- _Task details_: Using the listing below, work out the number of lines in which "علیہ" appears; return only that figure.

━━━━━ Records provided

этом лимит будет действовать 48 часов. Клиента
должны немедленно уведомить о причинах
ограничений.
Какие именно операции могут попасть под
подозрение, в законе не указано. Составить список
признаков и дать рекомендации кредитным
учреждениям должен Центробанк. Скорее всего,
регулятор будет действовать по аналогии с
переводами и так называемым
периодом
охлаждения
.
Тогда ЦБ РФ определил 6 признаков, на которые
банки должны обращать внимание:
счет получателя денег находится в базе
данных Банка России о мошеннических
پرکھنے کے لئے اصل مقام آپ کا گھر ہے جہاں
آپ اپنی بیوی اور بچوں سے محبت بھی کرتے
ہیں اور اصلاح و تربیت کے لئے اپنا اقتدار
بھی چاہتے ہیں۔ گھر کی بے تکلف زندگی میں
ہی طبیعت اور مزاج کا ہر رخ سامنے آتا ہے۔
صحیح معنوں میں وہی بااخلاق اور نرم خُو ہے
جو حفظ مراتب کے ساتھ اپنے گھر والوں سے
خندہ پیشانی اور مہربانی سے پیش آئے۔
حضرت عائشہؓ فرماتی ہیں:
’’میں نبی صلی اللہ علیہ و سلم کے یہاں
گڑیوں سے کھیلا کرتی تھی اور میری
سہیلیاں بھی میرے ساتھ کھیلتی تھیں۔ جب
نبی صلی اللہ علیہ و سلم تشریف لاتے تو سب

━━━━━━━━━━

- _Response area_: 2